もしあなたが10年間、毎年欠かさず健康診断を受け「異常なし」と告げられ続けた末に、突然「末期がん」と診断されたらどうするだろうか。中国・北京の女性弁護士が直面した現実は、民間健診機関への信頼を根底から揺るがしている。
主人公は北京の弁護士・張暁玲氏。中国の三大民間健診企業の一つ「愛康国賓」で10年にわたり健診を受け、結果はいずれも「異常なし」だった。ところが2024年、別の病院で再検査を受けた際、腎がんの骨転移による末期と診断されたのである。
複数の専門家に相談した張氏は「もし早期に発見していれば、ここまで悪化しなかった」と知り、「愛康国賓」の誤診・見落としを疑った。7月4日には自ら弁護士として通知書を送り、検査標本や技術の合法性を示す証明書、検査担当者の資格証明などの提出を正式に求めた。

この事件は複数のメディアで報じられ、張氏の訴えをきっかけに「健診では異常なしだったのに、その直後に大きな腫瘍が見つかった」との体験談が相次いで寄せられた。こうした声は、民間健診機関が急速に拡大する一方で、検査精度や医師の専門性をめぐる不信が改めて浮き彫りとなったことを示している。
一方「愛康国賓」は逆に張氏を名誉毀損で提訴し、裁判所も立件。これに対し張氏は「歓迎する。むしろ起訴を望んでいる」と応じ、全国から1万人規模の「被害」事例を集め、20人の弁護士による支援チームを組織して、業界全体の誤診や見落とし問題に対する公益訴訟を正式に起こす方針を明らかにした。

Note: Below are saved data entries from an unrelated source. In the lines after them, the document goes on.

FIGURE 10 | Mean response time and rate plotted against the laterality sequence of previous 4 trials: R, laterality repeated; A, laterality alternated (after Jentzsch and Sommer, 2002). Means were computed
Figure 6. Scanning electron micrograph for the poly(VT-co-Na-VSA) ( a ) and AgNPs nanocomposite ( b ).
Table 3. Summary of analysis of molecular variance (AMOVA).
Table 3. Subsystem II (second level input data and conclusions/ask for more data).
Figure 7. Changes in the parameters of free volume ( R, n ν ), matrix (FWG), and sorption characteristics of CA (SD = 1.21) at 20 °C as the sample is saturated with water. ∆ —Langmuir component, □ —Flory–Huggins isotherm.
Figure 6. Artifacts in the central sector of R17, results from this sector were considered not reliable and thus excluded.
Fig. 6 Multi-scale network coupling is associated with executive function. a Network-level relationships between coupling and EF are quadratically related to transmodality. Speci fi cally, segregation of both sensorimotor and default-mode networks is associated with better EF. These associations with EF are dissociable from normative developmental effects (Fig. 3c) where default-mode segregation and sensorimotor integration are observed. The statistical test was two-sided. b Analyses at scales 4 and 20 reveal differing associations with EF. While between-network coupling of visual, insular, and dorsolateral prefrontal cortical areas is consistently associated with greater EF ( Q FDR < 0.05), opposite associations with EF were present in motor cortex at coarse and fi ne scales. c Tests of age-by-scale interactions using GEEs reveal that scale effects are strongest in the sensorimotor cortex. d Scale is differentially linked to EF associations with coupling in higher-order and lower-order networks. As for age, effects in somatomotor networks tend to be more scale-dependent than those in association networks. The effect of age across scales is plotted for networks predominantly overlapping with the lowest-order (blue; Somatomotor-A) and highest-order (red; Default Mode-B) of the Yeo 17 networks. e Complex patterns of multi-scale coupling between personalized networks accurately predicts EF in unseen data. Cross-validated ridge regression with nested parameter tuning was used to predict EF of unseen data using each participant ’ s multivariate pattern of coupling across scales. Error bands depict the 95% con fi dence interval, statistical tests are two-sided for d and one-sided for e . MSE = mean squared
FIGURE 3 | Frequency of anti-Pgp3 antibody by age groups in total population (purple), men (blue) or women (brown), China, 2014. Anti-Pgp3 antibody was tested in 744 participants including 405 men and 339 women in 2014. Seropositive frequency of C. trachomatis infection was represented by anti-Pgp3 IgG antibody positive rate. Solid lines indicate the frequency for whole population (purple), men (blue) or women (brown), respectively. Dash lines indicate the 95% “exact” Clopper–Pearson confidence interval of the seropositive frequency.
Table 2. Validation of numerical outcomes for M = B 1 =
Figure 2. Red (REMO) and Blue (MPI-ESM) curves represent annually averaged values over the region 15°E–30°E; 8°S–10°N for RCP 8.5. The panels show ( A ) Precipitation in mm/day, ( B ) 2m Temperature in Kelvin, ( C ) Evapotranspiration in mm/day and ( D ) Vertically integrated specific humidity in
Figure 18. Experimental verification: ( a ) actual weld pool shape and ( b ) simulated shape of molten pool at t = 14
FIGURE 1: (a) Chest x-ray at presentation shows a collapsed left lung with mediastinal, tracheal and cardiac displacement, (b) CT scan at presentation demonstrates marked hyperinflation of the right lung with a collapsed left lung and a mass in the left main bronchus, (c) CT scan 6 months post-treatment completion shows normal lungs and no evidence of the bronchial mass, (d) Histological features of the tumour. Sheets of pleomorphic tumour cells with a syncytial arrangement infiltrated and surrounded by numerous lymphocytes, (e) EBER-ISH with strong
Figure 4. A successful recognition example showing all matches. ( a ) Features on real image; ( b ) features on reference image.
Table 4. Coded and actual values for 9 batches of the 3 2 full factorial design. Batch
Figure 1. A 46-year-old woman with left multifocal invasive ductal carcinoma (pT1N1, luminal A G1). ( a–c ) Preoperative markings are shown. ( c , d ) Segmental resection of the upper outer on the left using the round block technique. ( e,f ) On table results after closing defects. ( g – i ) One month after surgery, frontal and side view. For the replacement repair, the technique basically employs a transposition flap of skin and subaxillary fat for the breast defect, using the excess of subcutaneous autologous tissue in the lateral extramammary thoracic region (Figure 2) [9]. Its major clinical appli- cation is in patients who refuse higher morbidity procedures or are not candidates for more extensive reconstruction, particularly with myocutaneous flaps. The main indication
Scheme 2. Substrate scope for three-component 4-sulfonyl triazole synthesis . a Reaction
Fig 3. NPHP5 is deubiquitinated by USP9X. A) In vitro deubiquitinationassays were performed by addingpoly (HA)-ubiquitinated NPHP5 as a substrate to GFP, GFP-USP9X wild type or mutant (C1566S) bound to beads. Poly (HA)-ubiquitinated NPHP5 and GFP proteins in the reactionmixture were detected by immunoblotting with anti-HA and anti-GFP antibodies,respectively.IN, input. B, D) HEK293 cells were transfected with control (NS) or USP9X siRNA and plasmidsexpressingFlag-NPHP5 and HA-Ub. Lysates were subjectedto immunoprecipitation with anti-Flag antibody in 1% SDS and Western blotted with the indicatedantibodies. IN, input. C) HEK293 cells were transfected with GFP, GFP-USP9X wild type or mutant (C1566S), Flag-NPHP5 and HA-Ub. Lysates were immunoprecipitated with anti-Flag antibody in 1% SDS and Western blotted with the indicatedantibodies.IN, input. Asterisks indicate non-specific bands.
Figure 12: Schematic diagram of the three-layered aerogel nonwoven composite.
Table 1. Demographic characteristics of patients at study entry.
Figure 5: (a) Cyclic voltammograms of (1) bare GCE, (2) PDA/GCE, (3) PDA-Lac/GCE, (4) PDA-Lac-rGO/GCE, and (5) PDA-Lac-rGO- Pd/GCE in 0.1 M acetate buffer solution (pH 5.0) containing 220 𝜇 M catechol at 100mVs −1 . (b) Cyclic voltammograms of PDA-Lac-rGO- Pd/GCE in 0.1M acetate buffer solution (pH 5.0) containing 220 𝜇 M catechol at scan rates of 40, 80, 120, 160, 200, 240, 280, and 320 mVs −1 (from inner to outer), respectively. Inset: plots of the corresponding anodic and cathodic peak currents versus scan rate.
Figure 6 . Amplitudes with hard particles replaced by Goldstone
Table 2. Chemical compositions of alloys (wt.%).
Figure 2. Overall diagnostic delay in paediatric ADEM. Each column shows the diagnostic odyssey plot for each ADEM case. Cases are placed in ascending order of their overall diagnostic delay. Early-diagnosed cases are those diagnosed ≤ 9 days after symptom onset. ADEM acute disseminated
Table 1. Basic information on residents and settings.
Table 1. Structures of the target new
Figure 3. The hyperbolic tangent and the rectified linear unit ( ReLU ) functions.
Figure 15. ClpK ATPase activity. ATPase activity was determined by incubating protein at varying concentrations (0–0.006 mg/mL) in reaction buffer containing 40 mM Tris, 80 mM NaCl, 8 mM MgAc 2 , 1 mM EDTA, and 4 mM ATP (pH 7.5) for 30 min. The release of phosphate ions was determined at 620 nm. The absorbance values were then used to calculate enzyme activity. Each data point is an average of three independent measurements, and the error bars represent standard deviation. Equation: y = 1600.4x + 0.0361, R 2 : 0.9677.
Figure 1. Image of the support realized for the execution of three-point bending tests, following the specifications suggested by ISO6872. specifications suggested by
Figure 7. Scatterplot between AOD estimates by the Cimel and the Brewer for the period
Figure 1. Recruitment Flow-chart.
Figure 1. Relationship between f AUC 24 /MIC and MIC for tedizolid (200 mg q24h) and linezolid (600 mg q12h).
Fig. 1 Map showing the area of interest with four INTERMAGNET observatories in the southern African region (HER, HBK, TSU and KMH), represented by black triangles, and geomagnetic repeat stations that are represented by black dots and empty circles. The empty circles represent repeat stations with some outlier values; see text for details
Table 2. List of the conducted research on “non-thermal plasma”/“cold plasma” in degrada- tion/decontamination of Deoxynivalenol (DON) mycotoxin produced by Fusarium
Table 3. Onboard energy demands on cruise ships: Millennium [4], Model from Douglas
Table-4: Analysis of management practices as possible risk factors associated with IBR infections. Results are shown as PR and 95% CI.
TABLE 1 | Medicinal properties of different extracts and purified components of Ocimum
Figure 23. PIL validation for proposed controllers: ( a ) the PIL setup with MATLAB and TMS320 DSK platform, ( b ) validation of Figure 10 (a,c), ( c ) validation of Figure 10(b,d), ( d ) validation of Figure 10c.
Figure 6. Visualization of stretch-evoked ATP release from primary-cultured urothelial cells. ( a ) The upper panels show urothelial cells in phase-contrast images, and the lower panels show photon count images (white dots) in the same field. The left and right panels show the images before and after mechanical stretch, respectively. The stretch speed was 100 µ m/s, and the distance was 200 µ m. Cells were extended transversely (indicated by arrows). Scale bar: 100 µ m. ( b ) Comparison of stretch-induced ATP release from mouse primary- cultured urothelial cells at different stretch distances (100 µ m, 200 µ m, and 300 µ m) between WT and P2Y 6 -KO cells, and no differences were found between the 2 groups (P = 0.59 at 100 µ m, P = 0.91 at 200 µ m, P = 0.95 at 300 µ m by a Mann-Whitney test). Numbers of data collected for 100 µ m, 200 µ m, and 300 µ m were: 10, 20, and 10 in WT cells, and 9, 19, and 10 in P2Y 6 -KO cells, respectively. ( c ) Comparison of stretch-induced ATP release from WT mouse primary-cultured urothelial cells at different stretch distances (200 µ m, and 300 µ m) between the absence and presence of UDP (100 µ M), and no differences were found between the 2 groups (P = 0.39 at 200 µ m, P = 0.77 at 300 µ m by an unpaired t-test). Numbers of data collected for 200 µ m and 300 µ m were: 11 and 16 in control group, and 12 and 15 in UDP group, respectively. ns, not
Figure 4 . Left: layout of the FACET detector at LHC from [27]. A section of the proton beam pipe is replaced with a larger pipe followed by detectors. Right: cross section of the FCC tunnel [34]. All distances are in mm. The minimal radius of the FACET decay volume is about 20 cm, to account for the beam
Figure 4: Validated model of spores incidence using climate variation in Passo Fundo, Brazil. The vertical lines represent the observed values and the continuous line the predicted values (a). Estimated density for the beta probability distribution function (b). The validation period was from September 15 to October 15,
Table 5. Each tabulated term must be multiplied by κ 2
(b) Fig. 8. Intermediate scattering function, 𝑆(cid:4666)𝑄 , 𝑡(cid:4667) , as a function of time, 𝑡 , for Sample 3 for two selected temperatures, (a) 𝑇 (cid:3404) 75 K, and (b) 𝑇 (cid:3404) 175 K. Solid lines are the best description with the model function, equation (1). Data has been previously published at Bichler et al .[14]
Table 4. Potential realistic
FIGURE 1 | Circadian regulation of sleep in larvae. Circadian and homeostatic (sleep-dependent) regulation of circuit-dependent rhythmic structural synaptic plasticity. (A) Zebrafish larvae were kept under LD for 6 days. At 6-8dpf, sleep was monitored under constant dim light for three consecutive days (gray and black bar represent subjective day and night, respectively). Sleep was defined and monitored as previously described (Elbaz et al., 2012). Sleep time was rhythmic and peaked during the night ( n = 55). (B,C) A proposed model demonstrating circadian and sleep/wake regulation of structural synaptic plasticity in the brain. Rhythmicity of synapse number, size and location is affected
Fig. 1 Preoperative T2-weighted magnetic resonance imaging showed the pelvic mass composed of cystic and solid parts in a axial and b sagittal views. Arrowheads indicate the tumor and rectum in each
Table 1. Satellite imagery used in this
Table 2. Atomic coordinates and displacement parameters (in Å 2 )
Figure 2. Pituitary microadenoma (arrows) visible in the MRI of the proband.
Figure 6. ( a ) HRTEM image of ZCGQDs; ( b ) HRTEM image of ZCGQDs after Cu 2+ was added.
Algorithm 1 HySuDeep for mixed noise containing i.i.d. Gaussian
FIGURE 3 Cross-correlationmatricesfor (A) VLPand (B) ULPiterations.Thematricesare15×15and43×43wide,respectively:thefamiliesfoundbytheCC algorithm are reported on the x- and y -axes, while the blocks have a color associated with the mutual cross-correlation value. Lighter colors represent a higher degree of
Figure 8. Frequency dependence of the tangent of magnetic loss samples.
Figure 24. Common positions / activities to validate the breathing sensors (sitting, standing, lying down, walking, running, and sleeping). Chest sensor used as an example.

世論の注目が集まる中、7月30日の会見で同社の会長兼CEO・張黎剛氏は「たった数百元(約1万円前後)の健診で全ての病気が見つかると思うのか」と発言。この発言が火に油を注ぎ、SNSでは「健康診断の存在意義を否定した」と批判が殺到し、企業の冷淡な姿勢に反発が広がった。
なお「愛康国賓」は中国国内に広く拠点を展開しているが、日本での事業展開については不明である。ただし2021年に「中日大健康医療オンラインフォーラム」に参加した記録があり、日本との交流の痕跡はみられるものの、それが本格的な進出を意味するかどうかは分からない。